* _Work item_
Substitute "picture" for "photograph" everywhere in the rows below, and write the rows out again with everything else unchanged. Omit the pictures.

* _Data shown_
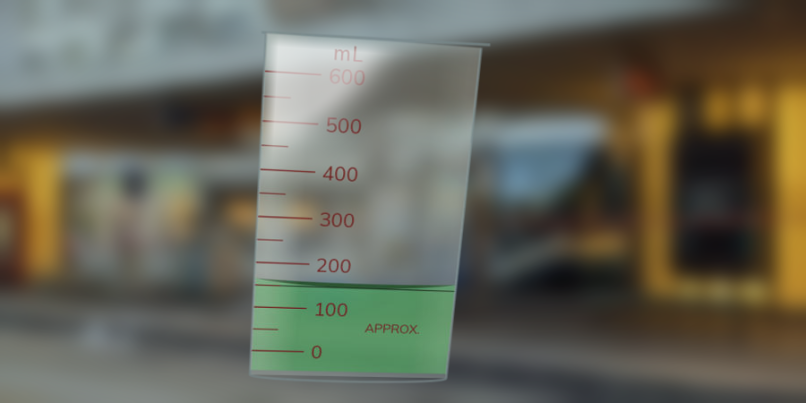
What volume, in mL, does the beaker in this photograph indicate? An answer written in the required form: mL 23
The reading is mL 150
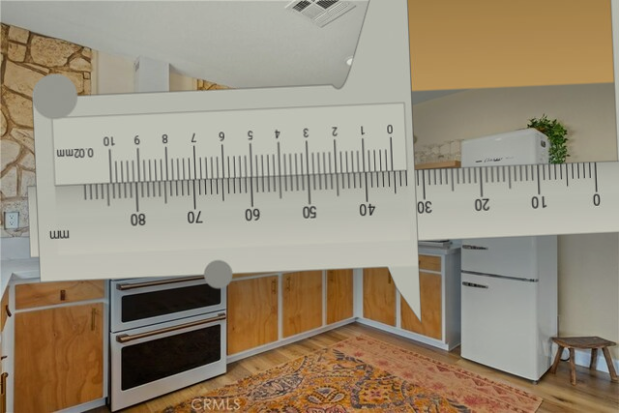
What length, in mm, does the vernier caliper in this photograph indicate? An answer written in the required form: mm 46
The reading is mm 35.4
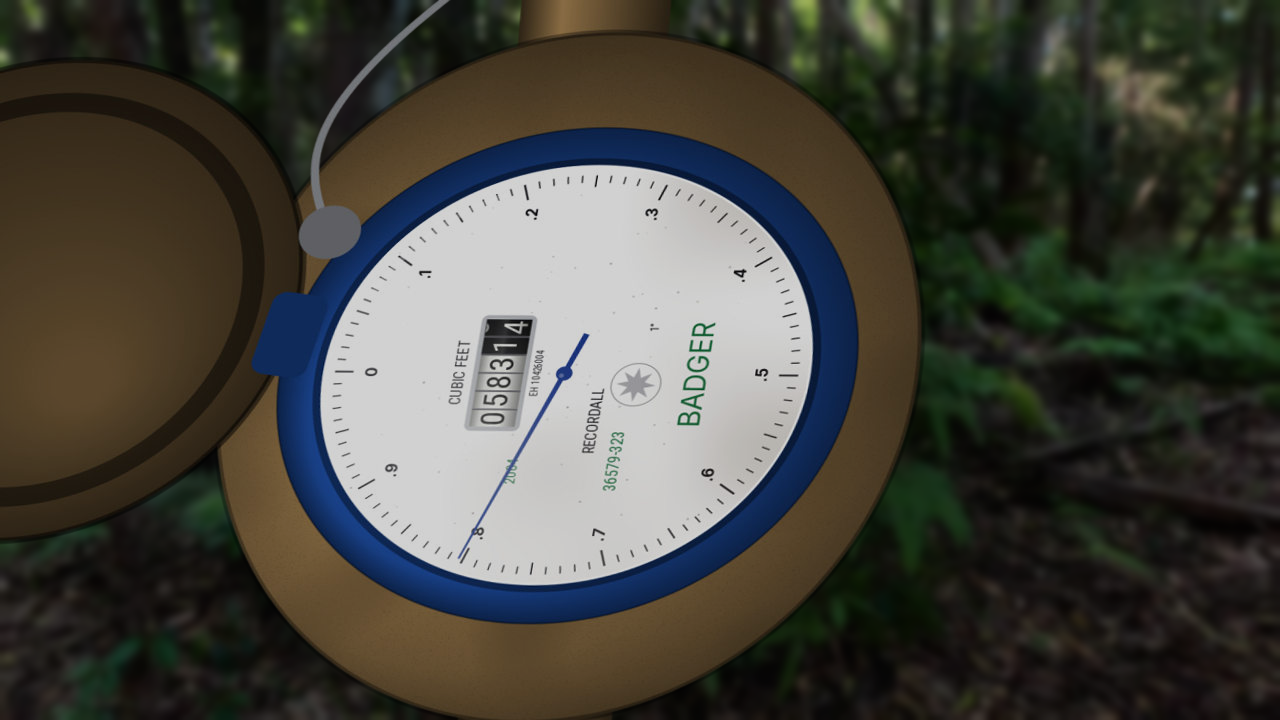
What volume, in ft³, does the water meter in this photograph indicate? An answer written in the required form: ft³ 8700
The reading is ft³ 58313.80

* _Your solution_
What volume, in mL, does the beaker in this picture indicate? An answer written in the required form: mL 23
The reading is mL 150
What length, in mm, does the vernier caliper in this picture indicate? An answer written in the required form: mm 46
The reading is mm 35.4
What volume, in ft³, does the water meter in this picture indicate? An answer written in the required form: ft³ 8700
The reading is ft³ 58313.80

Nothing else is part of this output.